History of the Peloponnesian War

Thucydides

Thucydides. The Peloponnesian War. London, J. M. Dent; New York, E. P. Dutton. 1910.

Meanwhile the Peloponnesian vessels sailed by, and rounding Sunium anchored between Thoricus and Prasiae, and afterwards arrived at Oropus.

The Athenians, with revolution in the city, and unwilling to lose a moment in going to the relief of their most important possession (for Euboea was everything to them now that they were shut out from Attica), were compelled to put to sea in haste and with untrained crews, and sent Thymochares with some vessels to Eretria.
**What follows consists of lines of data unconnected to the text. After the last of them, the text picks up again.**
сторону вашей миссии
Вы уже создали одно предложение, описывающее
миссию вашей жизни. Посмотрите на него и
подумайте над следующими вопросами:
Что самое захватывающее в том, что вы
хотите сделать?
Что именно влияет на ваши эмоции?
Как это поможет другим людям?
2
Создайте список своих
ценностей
These upon their arrival, with the ships already in Euboea, made up a total of thirty-six vessels, and were immediately forced to engage.
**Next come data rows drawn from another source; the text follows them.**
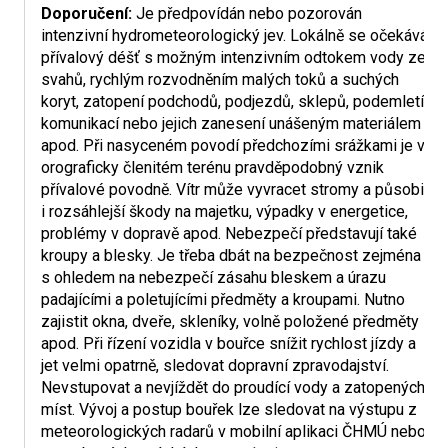
Doporučení:
Je předpovídán nebo pozorován
intenzivní hydrometeorologický jev. Lokálně se očekává
přívalový déšť s možným intenzivním odtokem vody ze
svahů, rychlým rozvodněním malých toků a suchých
koryt, zatopení podchodů, podjezdů, sklepů, podemletí
komunikací nebo jejich zanesení unášeným materiálem
apod. Při nasyceném povodí předchozími srážkami je v
orograficky členitém terénu pravděpodobný vznik
přívalové povodně. Vítr může vyvracet stromy a působit
i rozsáhlejší škody na majetku, výpadky v energetice,
problémy v dopravě apod. Nebezpečí představují také
kroupy a blesky. Je třeba dbát na bezpečnost zejména
s ohledem na nebezpečí zásahu bleskem a úrazu
padajícími a poletujícími předměty a kroupami. Nutno
zajistit okna, dveře, skleníky, volně položené předměty
apod. Při řízení vozidla v bouřce snížit rychlost jízdy a
jet velmi opatrně, sledovat dopravní zpravodajství.
Nevstupovat a nevjíždět do proudící vody a zatopených
míst. Vývoj a postup bouřek lze sledovat na výstupu z
meteorologických radarů v mobilní aplikaci ČHMÚ nebo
For Agesandridas, after his crews had dined, put out from Oropus, which is about seven miles from Eretria by sea;

and the Athenians, seeing him sailing up, immediately began to man their vessels.

The sailors, however, instead of being by their ships, as they supposed, were gone away to purchase provisions for their dinner in the houses in the outskirts of the town; the Eretrians having so arranged that there should be nothing on sale in the market-place, in order that the Athenians might be a long time in manning their ships, and the enemy's attack taking them by surprise, might be compelled to put to sea just as they were.

A signal also was raised in Eretria to give them notice in Oropus when to put to sea.

The Athenians, forced to put out so poorly prepared, engaged off the harbour of Eretria, and after holding their own for some little while notwithstanding, were at length put to flight and chased to the shore.

Such of their number as took refuge in Eretria, which they presumed to be friendly to them, found their fate in that city, being butchered by the inhabitants; while those who fled to the Athenian fort in the Eretrian territory, and the vessels which got to Chalcis, were saved.

The Peloponnesians, after taking twenty-two Athenian ships, and killing or making prisoners of the crews, set up a trophy, and not long afterwards effected the revolt of the whole of Euboea (except Oreus, which was held by the Athenians themselves), and made a general settlement of the affairs of the island.